Assistant Professor of Philosophy • University of Pennsylvania
Documenting a sustained pattern of organized campus agitation, normalization of unlawful conduct, and alignment with extremist rhetoric.
Institution: University of Pennsylvania
Role: Assistant Professor of Philosophy
Status Announcement: 2026 Tenure Track
Leadership: Penn's Faculty for Justice in Palestine (FJP)
Co-Leadership: Huda Fakhreddine
Sukaina Hirji has utilized her academic position at Penn to promote divisive activism and align with extremist rhetoric, prioritizing political agitation over her foundational academic duties. Her record indicates a sustained pattern of organized classroom influence and direct involvement with outside activist networks.
Her actions extend beyond isolated speech, manifesting as systematic efforts to erode the boundaries between objective academic instruction and political indoctrination.
Timeline Monitoring: April – May 2024
Actively assisted students in setting up and maintaining Penn’s unauthorized Gaza encampments, violating clear university policies and creating an environment of direct intimidation for Jewish students.
Led "teach-ins" at the site on behalf of Penn FJP and explicitly acknowledged teaching students within her formal philosophy classroom that civil disobedience is a necessary component of protest.
Repeatedly labeled the encampment's actions as "just" while omitting documented expressions supporting terrorist organizations. Publicly expressed anger toward police efforts to restore order and campus safety.
Sustained coordination with radical campaigns, petitions, and collaborative workshops designed to leverage academic platforms for political extremism.
Signed a public philosophers' letter backing the academic and cultural boycott of Israeli legacy institutions under the guidelines of the Palestinian Campaign for the Academic and Cultural Boycott of Israel (PACBI).
Co-hosted an on-campus "Resistance and Oppression" workshop that elevated specialized political language, explicitly framing systemic "resistance" as a morally validated framework for student activism.

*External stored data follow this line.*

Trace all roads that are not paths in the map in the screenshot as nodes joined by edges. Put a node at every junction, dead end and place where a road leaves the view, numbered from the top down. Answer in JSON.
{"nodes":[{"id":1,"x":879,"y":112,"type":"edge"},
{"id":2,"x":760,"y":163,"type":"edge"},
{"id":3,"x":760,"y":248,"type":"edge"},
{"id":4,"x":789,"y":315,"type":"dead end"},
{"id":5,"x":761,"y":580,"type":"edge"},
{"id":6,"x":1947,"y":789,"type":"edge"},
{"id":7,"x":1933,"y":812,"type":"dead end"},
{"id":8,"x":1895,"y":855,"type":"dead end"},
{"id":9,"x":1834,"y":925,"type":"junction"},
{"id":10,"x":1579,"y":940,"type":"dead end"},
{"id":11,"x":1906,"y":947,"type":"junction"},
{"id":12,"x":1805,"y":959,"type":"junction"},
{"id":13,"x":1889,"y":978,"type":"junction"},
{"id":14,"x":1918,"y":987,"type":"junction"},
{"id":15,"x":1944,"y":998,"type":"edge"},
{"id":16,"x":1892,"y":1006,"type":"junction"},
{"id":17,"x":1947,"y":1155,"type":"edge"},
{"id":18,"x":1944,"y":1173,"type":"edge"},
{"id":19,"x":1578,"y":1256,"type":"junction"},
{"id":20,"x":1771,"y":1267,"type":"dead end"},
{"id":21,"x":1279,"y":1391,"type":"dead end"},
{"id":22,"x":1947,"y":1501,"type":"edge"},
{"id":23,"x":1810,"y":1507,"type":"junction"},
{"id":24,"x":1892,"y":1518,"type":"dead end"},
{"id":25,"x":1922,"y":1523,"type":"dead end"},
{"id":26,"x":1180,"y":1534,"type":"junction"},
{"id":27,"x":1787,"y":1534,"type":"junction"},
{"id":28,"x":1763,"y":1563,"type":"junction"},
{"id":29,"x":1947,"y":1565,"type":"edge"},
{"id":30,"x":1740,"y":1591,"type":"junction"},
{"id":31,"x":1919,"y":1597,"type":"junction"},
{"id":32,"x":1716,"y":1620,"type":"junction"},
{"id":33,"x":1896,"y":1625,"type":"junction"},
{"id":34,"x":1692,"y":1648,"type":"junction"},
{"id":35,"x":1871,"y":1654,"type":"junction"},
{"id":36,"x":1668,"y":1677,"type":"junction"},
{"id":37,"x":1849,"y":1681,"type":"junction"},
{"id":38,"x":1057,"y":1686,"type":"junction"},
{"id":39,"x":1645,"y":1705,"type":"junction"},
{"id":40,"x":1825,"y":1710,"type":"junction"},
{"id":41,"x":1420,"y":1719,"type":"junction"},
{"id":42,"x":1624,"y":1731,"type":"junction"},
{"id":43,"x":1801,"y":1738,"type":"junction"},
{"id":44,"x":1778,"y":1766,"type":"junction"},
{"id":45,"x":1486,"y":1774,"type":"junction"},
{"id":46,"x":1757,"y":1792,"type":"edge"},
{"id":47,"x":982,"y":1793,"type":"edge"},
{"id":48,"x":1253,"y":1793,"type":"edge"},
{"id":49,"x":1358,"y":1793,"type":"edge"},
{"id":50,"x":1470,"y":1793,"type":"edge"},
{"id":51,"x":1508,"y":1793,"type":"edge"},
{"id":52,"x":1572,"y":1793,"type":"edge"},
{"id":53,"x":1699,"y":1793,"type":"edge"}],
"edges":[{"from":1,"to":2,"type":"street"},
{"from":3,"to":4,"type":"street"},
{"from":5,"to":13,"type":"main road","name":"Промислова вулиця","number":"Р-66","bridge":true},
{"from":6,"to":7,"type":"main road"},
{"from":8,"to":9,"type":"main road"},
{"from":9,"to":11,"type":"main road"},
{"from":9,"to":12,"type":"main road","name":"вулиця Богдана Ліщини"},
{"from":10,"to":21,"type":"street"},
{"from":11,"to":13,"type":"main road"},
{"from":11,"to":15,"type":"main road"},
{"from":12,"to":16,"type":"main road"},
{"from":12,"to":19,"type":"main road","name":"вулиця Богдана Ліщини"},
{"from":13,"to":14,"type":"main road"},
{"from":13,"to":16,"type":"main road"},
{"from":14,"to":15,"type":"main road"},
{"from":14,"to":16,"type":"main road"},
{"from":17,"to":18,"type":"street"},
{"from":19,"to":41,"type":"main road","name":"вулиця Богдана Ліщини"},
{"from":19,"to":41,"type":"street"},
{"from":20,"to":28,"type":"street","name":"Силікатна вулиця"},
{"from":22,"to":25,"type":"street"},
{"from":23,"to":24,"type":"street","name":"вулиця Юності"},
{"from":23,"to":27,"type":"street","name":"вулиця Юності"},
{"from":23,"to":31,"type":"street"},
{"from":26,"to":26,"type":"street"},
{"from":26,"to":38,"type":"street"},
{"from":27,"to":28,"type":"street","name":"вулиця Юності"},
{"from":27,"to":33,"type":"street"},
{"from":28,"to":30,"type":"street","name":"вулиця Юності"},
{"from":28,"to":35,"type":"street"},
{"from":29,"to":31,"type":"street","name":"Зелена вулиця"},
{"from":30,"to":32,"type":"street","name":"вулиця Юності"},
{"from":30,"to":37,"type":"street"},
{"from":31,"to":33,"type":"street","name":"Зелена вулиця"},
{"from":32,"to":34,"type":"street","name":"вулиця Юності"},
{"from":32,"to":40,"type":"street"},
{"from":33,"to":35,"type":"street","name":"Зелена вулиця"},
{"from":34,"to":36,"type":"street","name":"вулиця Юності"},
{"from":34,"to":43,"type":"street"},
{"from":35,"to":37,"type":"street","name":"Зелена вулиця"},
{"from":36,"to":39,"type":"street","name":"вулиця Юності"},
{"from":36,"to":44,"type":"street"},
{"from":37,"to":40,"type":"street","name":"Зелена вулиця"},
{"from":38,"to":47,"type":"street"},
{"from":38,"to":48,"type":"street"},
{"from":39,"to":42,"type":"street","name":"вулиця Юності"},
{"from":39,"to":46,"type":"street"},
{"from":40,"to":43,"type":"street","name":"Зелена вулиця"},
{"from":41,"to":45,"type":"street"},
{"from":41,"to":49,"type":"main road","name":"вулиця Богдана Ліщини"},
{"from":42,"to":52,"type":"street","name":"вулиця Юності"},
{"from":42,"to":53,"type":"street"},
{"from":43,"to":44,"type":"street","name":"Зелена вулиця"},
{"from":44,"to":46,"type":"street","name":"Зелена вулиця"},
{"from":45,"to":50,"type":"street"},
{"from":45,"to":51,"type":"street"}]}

Hirji maintains documented involvement with the Philadelphia chapter of Writers Against the War on Gaza (WAWOG).
WAWOG has publicly disseminated content supporting known terrorist affiliates, including Ghassan Kanafani—the historical spokesperson for the PFLP who formally announced the group's orchestration of the 1972 Lod airport massacre.
By prioritizing radical activism over institutional accountability, Hirji wields wide-ranging faculty influence to foster fear instead of open dialogue, generating institutional division. Academic freedom does not provide a license to normalize extremism or compromise basic campus order.